**Chart-based quiz items:**
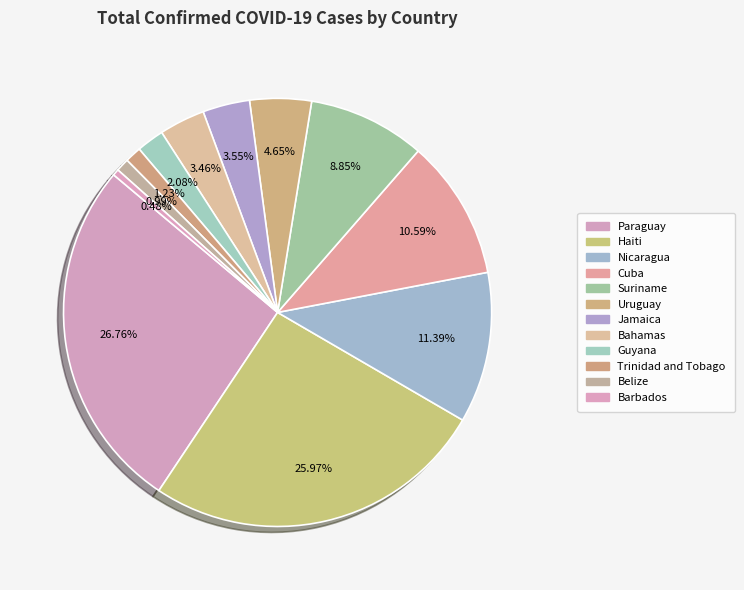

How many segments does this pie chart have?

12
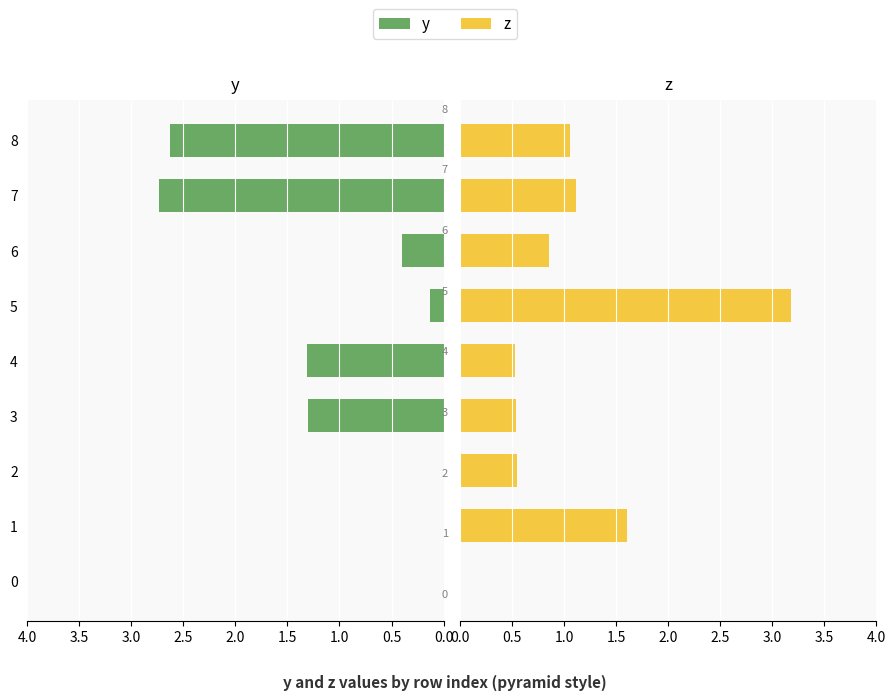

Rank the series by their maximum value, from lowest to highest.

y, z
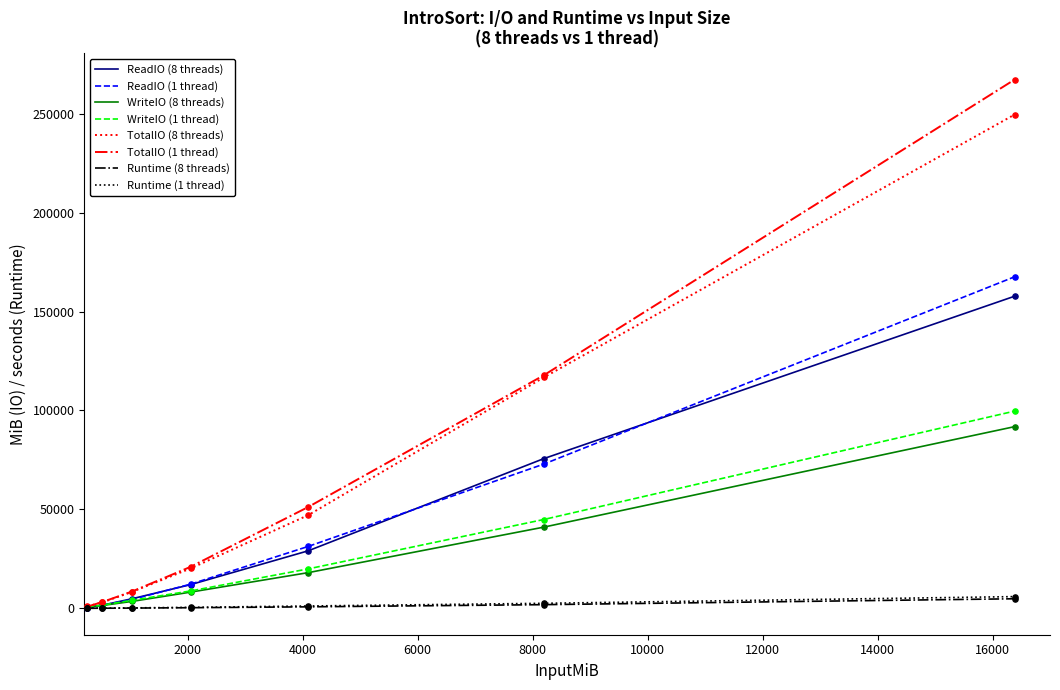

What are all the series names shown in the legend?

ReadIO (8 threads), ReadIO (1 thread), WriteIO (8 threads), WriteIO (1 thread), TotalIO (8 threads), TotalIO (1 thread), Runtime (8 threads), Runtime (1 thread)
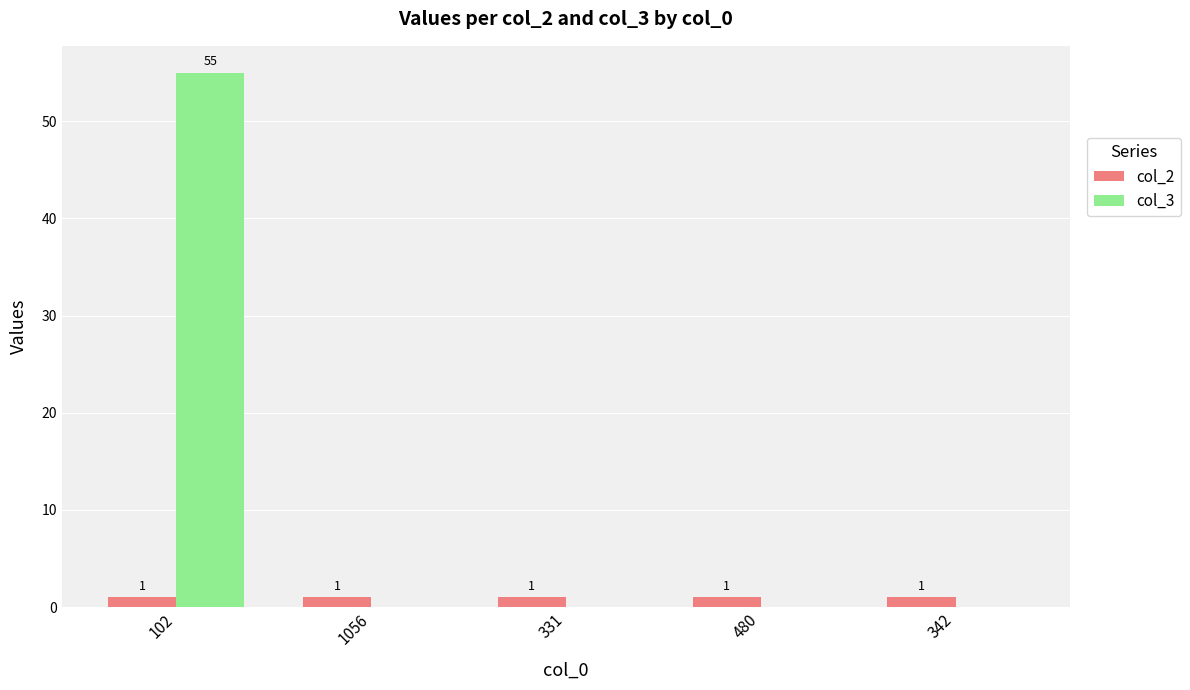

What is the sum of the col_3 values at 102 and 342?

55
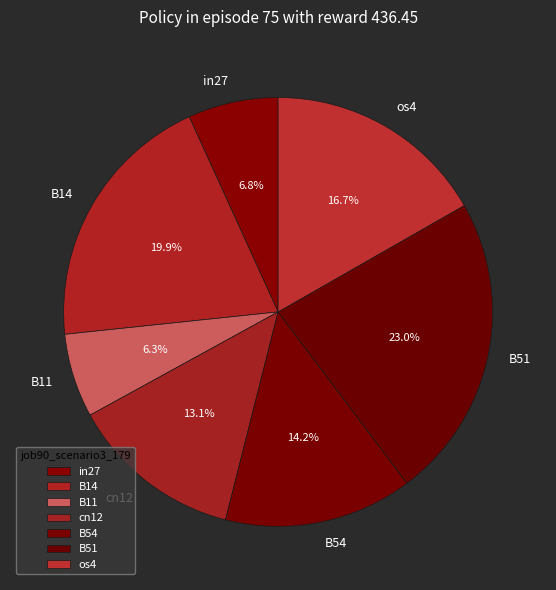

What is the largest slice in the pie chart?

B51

**What to produce:** Copy the rows above word for word, starting with the line that contains "ReadIO (8 threads), ReadIO" and going on through the last line of the rows. Leave out the pictures.

**Response for this exercise:**
ReadIO (8 threads), ReadIO (1 thread), WriteIO (8 threads), WriteIO (1 thread), TotalIO (8 threads), TotalIO (1 thread), Runtime (8 threads), Runtime (1 thread)

What is the sum of the col_3 values at 102 and 342?

55

What is the largest slice in the pie chart?

B51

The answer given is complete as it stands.